Mi papá falleció el pasado 28 de Septiembre luego de sufrir por varios años de la enfermedad de Alzheimer. Desafortunadamente no pude asistir a la ceremonia de su entierro debido a la restricción de viajes internacionales. Sin embargo, pude enviar este texto que leyó mi amigo Andrés Casas Casas.
Mi papá era un hombre complicado. Lo sé porque fue una de las cosas que heredé de él. Pasó mucho tiempo trabajando y, junto con mi mamá como su compañera y colaboradora principal, me dieron una vida privilegiada. Fue padre adoptivo para muchos, un patriarca generoso pero a la vez estricto.
Se fue por una enfermedad terrible que devora el cerebro; el mismo que nos hace humanos. Por coincidencias de la vida llevo viviendo en el exterior más de diez años. Sin embargo pude visitar con relativa frecuencia, al menos una vez al año—desafortunadamente hoy no fue una de esas ocasiones. En cada visita pude notar cada vez más cómo se fue desdibujando, desapareciendo. Como viendo una película al doble de la velocidad.

§ **Datos almacenados**:

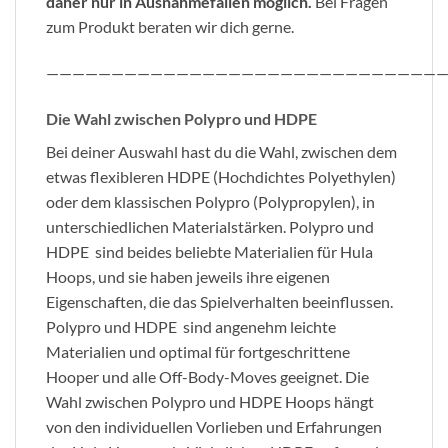
daher nur in Ausnahmefällen möglich.
Bei Fragen
zum Produkt beraten wir dich gerne.
———————————————————————————————
Die Wahl zwischen Polypro und HDPE
Bei deiner Auswahl hast du die Wahl, zwischen dem
etwas flexibleren HDPE (Hochdichtes Polyethylen)
oder dem klassischen Polypro (Polypropylen), in
unterschiedlichen Materialstärken. Polypro und
HDPE sind beides beliebte Materialien für Hula
Hoops, und sie haben jeweils ihre eigenen
Eigenschaften, die das Spielverhalten beeinflussen.
Polypro und HDPE sind angenehm leichte
Materialien und optimal für fortgeschrittene
Hooper und alle Off-Body-Moves geeignet. Die
Wahl zwischen Polypro und HDPE Hoops hängt
von den individuellen Vorlieben und Erfahrungen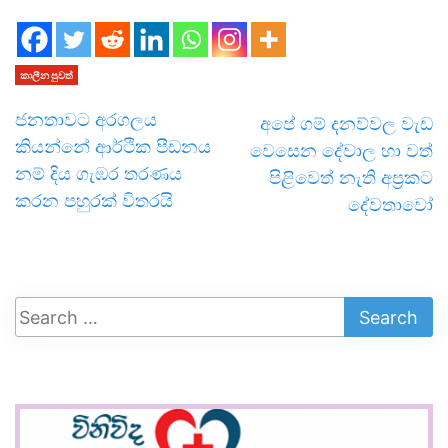
කාලීන පුවත්
ජනතාවට අරගලය
අපේ ගම් දනව්වල වැඩ
කියන්නේ ආර්ථික පීඩනය
වෙසෙන දේවාල හා වත්
නම් දිය ගැඹර තරණය
පිළිවෙත් නැති අප්‍රකට
කරන පහුරක් විතරයි
දේවතාවෝ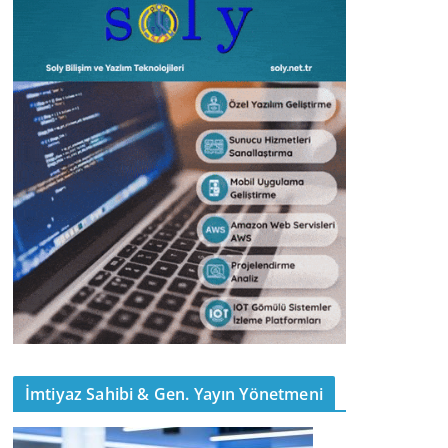
İmtiyaz Sahibi & Gen. Yayın Yönetmeni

§ **Consigna de trabajo**: Retome el texto de despedida al padre fallecido y continúelo a partir de su última oración.

§ **Respuesta escrita**:
La memoria nos construye. Quisiera celebrar a mi papá con dos que son muy especiales para mi:
No me gusta afeitarme todos los días, pero tampoco me gusta la barba. Me afeito cada una o dos semanas y hace unos meses decidí volver a usar espuma de afeitar, luego de mucho tiempo de usar jabón convencional. Apenas me apliqué la espuma, el olor y la textura me transportaron instantáneamente. Me encontraba en el baño de la alcoba principal de nuestra casa en el barrio Niza de Bogotá. La casa que él construyó y en la que viví mi infancia y adolescencia. Mi papá se estaba afeitando. Yo estaba sentado en un asientico chiquito que mi papá ponía encima del lavamanos para que lo pudiera ver hacer su espectáculo de afeitada. Yo debía tener, no sé, ¿nueve o diez años? Recordé que me fascinaba verlo afeitarse. Afeitarse es como un acto de magia: una cara peluda, envejecida, y áspera se vuelve joven, suave, y perfumada. Quería poder algún día hacer esa misma magia. Ahora escribo esto con mi piel suave y perfumada.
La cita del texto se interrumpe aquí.